Interestingly, Paul Gottfried, the Jewish paleoconservative and “godfather of the alternative right,” studied under Frankfurt School member Herbert Marcuse and has been called its “right-wing proponent.”
Leo Strauss himself was a German-Jewish political philosopher who studied ancient Greek thought and the origins of modernity. While his politics have been subject to debate, he was certainly not a conventional liberal democrat. In 1933, after the fall of the Weimar Republic, he wrote that “the fact that the new right-wing Germany does not tolerate us says nothing against the principles of the right. To the contrary: only from the principles of the right, that is from fascist, authoritarian and imperial principles, is it possible . . . to protest against the shabby abomination.”
Even Islamism has its Jewish-born thinker, Muhammad Assad (born Leopold Weiss), who helped draft Pakistan’s constitution and authored classics like The Principles of State and Government in Islam (1961).
Other notable Jewish libertarians include Austrian School economist Ludwig von Mises, Atlas Shrugged author Ayn Rand, anarcho-capitalist Murray Rothbard, and “minimal state” advocate Robert Nozick.
In one of history’s worst ironies, Fritz Haber, a German Jew, invented chemical weapons for use by the German army in World War I. His work later helped the Nazis develop their gas chambers. On the Allied side, future Israeli president Chaim Weizmann created an acetone production method to assist the British arms industry.

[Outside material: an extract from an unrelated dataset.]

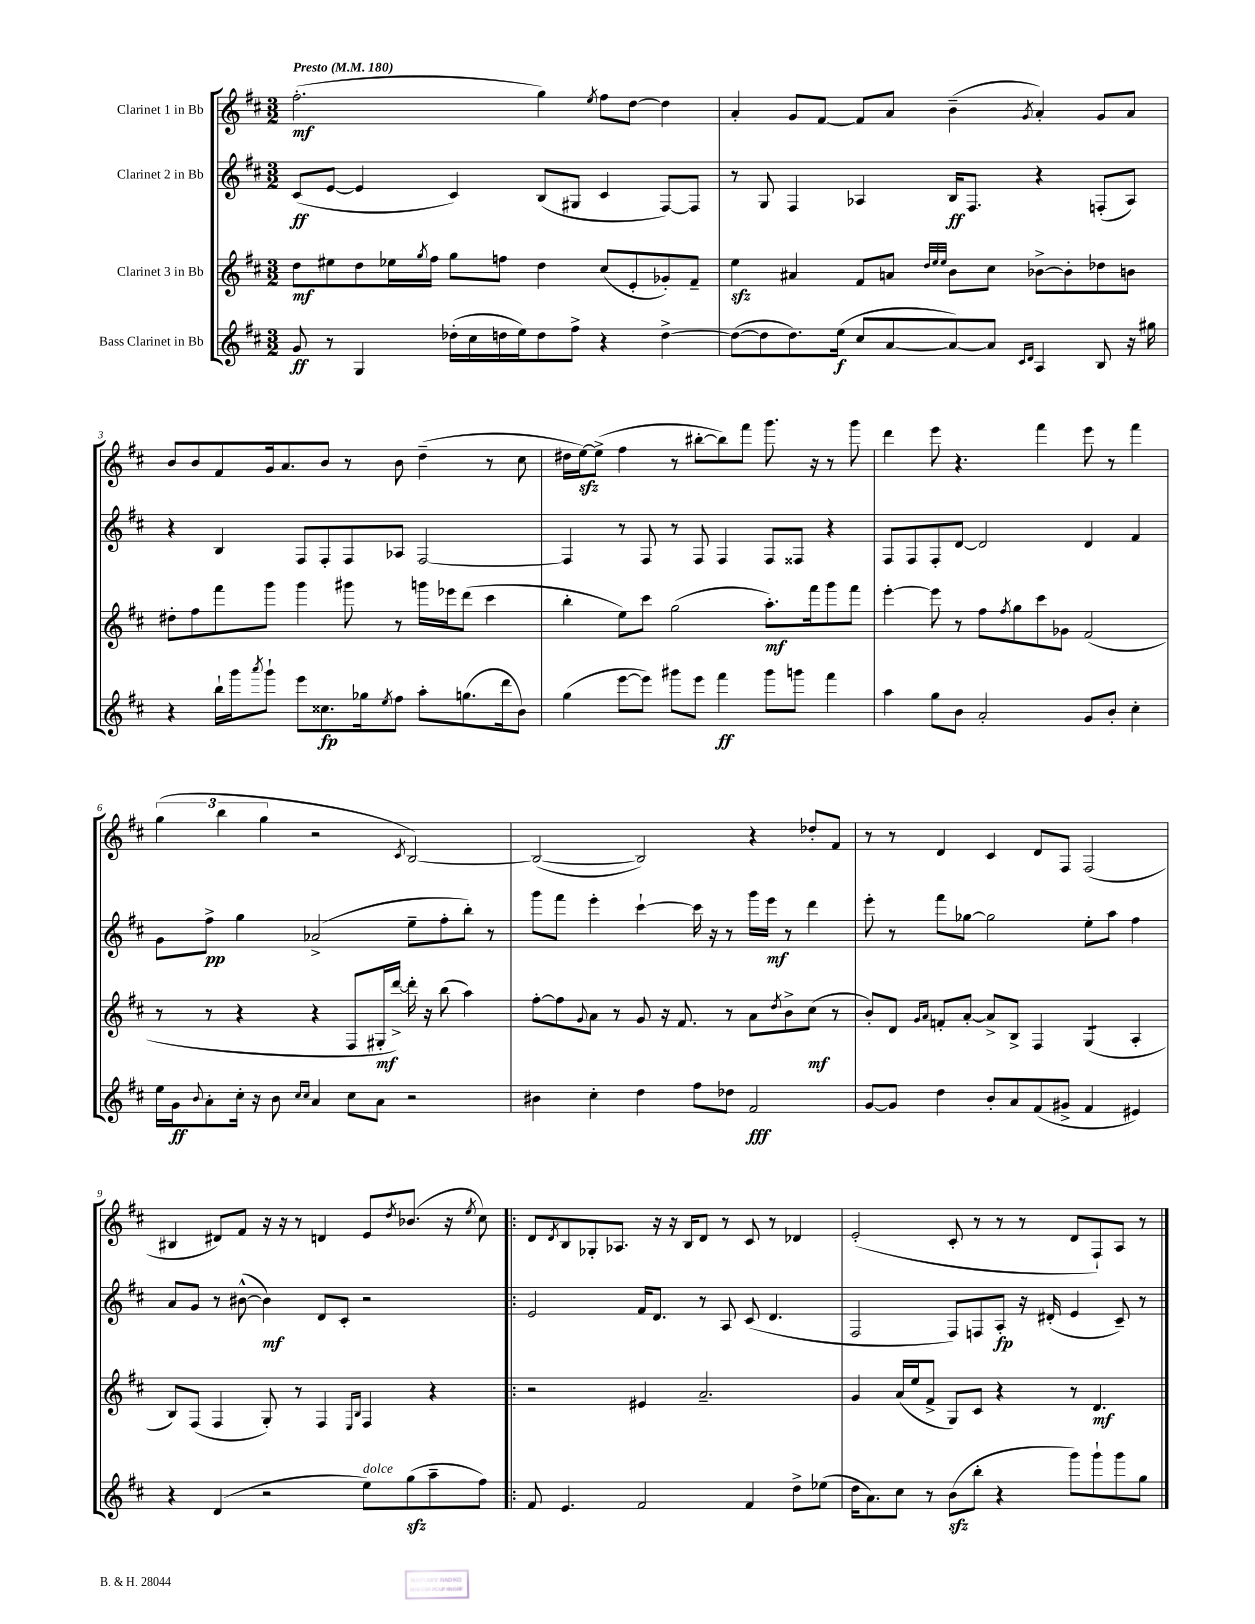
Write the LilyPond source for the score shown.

Yet even in the antisemitic Russian Empire, the Alter Rebbe—founder of Chabad—sided with the Tsar against Napoleon’s invading army. To the west, in the more tolerant Austro-Hungarian Empire, it was said that “The only true Austrians are the Jews.” Jewish writers Joseph Roth and Stefan Zweig were the empire’s foremost memorialists.
The antisemitic perspective is that if something bad happened and some Jews wanted it to happen, then obviously the Jews did it.

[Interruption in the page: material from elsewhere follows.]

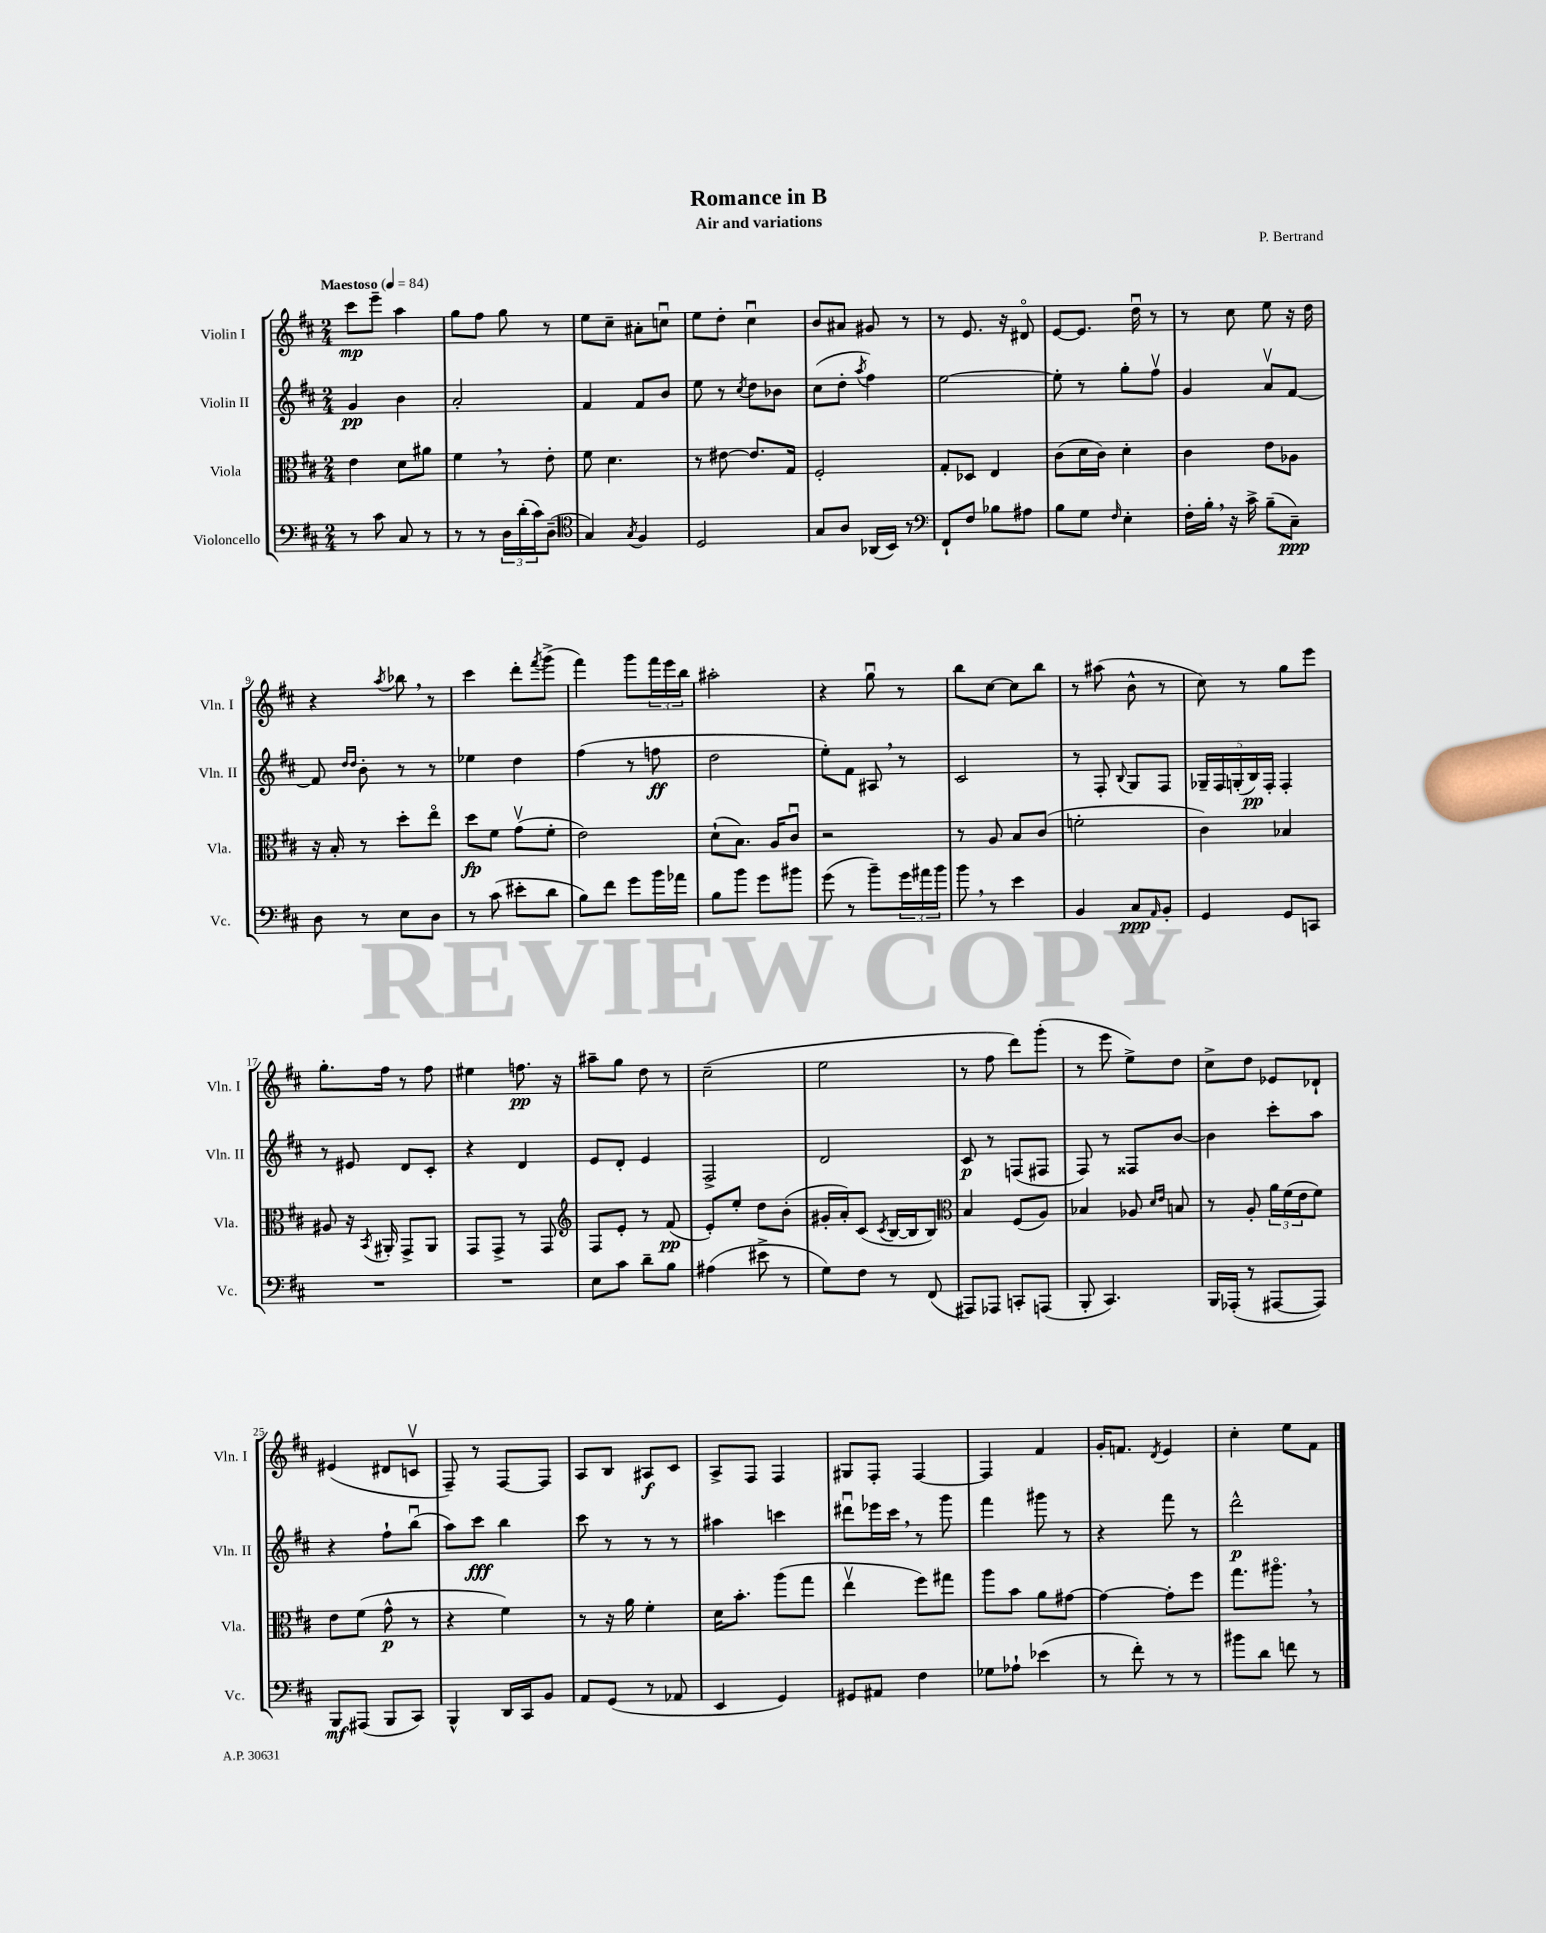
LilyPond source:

Example: the US disastrously invaded Iraq. Bibi had made a speech for it. Some of the top officials of the Bush admin were Jewish. Therefore, the Jews made the US invade Iraq.
The fact that there were prominent Jews on the other side of the issue, like Arik Sharon, doesn't matter. The fact that there were plenty of top goyish apparatchiks like Rumsfeld and Cheney involved doesn't matter. It happened, it was bad, some Jews wanted it, therefore, they did it.
This worldview has certain advantages-it allows one to avoid cognitive dissonance, for instance. And the position of passive victim to whom things just happen because others take advantage of his goodness and naivete is very tempting. Incidentally, it also justifies anything you might want to do in the future-compared to the evils done to you by THEM throughout history, anything you do is just minor and righteous payback.
We’ve always contained multitudes, perhaps united by an underlying sense of dissatisfaction with the existing order coupled with a desire to make an impact.